» About this exercise
Rewrite the lines from the one containing "Help Support Community" through the end of the material, substituting "Scheduled Events" for "Upcoming Events" and changing nothing else. Leave the pictures out.

-- The records follows --

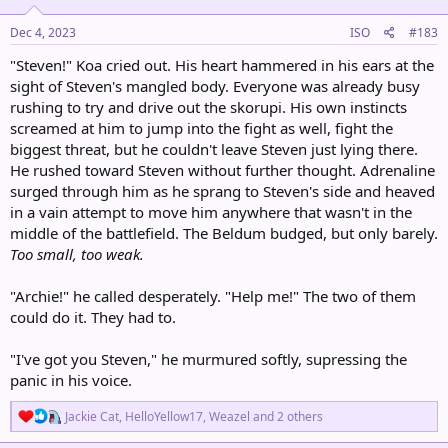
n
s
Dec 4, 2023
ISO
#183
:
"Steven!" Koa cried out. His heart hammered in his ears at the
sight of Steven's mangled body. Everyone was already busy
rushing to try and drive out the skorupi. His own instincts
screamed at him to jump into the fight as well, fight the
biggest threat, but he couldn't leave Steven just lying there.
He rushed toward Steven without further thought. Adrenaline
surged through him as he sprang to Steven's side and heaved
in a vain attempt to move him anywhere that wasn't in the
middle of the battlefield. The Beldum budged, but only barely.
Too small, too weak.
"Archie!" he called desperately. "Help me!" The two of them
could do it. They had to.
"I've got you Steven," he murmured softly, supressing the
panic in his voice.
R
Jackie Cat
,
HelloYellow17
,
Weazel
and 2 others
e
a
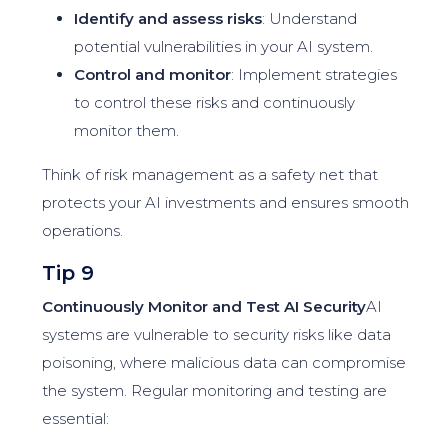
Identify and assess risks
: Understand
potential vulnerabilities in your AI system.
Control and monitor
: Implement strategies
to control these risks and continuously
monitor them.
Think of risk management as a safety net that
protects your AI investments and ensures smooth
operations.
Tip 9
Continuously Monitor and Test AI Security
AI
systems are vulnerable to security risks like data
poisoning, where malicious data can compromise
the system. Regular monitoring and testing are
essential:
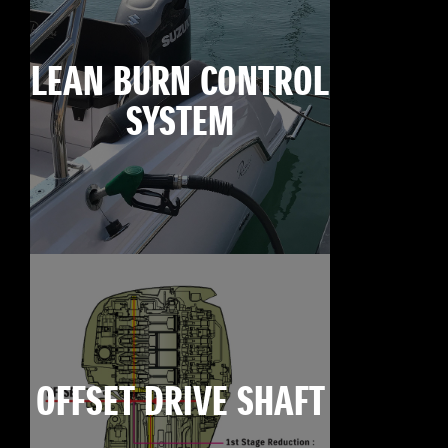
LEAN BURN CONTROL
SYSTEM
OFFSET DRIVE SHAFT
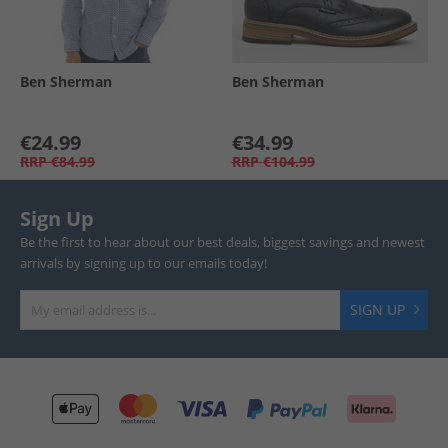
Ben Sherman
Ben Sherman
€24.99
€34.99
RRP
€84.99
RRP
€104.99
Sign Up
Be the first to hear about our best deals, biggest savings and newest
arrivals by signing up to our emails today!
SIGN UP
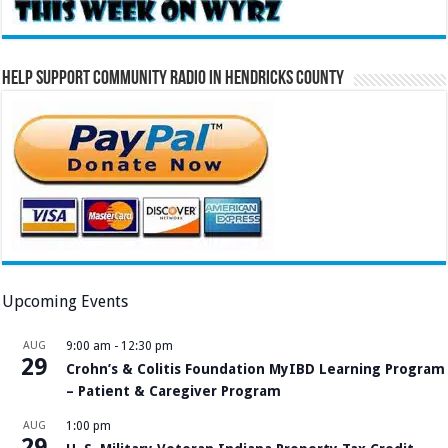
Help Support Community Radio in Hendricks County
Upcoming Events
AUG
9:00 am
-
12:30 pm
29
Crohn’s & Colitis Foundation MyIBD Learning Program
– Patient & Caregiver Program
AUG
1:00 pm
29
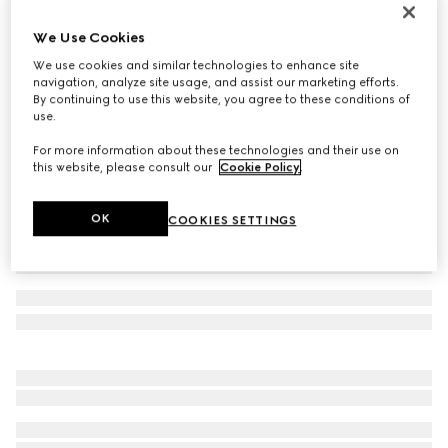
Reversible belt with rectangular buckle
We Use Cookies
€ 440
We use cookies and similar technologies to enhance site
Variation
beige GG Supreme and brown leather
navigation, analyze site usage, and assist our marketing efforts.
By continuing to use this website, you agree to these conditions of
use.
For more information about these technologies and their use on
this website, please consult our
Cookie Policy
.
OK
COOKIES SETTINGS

-- The records concluded --

» Output of the exercise
Help Support Community Radio in Hendricks County
Scheduled Events
AUG
9:00 am
-
12:30 pm
29
Crohn’s & Colitis Foundation MyIBD Learning Program
– Patient & Caregiver Program
AUG
1:00 pm
29
Reversible belt with rectangular buckle
We Use Cookies
€ 440
We use cookies and similar technologies to enhance site
Variation
beige GG Supreme and brown leather
navigation, analyze site usage, and assist our marketing efforts.
By continuing to use this website, you agree to these conditions of
use.
For more information about these technologies and their use on
this website, please consult our
Cookie Policy
.
OK
COOKIES SETTINGS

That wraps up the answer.